这些人其实也猜不透陈朝的想法,但不妨碍他们将屎盆子扣在陈朝头上,他们的荣华富贵都系在陈宣身上,为了日后可以跟着陈宣位极人臣,一点危险的苗子他们都不想放过,却不想他们误打误撞,倒是真的被他们猜中了陈朝的心思。
事关自己的太子之位,陈宣在这上头敏感得很,一听就明白狗腿子们的言外之意,这下子脸色阴沉得能滴出水来,明明晃晃的表达出很愤懑的情绪。
“孤对陈朝很了解,这种千百年之计不是他那个榆木疙瘩的脑子能想出来的,到底是谁给他出谋划策,让他占了这么大的便宜?”陈宣声音如同含着冰碴子,冷入骨髓。
有个狗腿子琢磨了会,猜测道:“威胜王门下有什么食客,我们先前是知道得一清二楚的,如果说他们有这般大的能耐,也用不着等到现在才提出,倒是有一个人很是可疑。”
陈宣不耐烦了,“不要再摆弄了,赶紧说。”
这人尴尬的讪笑,赶紧继续道:“是威胜王那位钱袋子,顾家三娘子。

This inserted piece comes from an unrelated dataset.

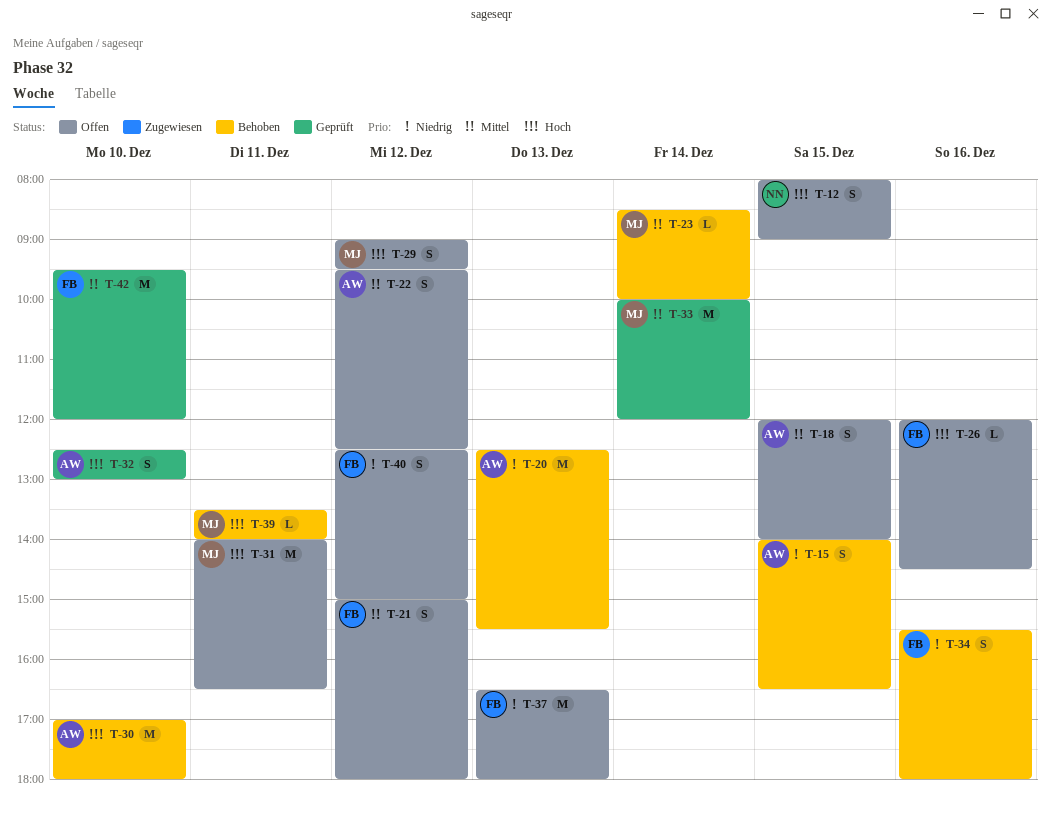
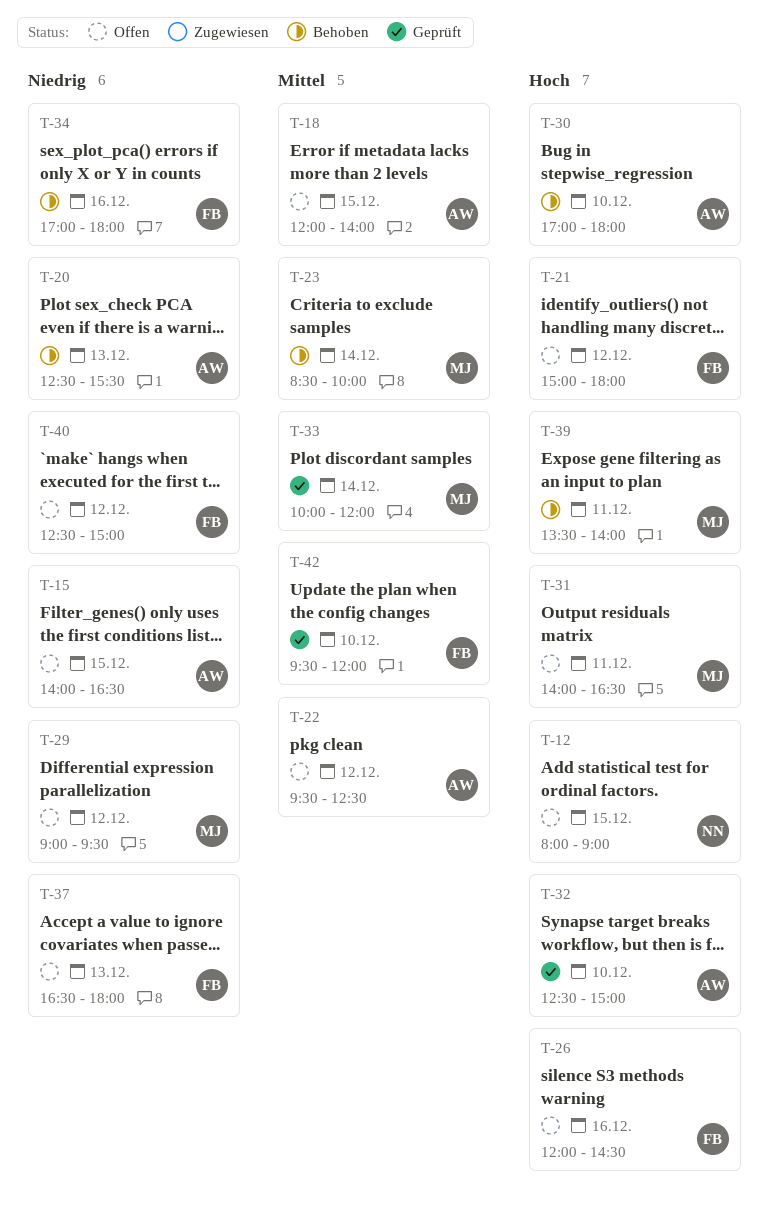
T-15, status: Behoben -> Offen
T-21, priority: Mittel -> Hoch
T-29, priority: Hoch -> Niedrig
T-32, ends: 13:00 -> 15:00
T-34, begins: 15:30 -> 17:00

我观那位顾三娘多有巧计,时常有法子让金子进了威胜王的口袋,我觉着科举一物很有可能是那位顾三娘想出的。”
陈宣皱了皱眉,“那位钱袋子想出来的?她一介女流之辈,能想出这种名传千古之物?”
狗腿子心中腹诽,面上却正色道:“殿下,以属下之见,几乎很大的可能是这位顾三娘了,且殿下万勿要小看女子,自古都是最毒妇人心啊!一个为了自己心中爱郎的女子,尤其可怖。”
陈宣面露沉吟之色,很快就问道:“上次孤让你们想法子从那位顾三娘身边入手,如今进行得如何?”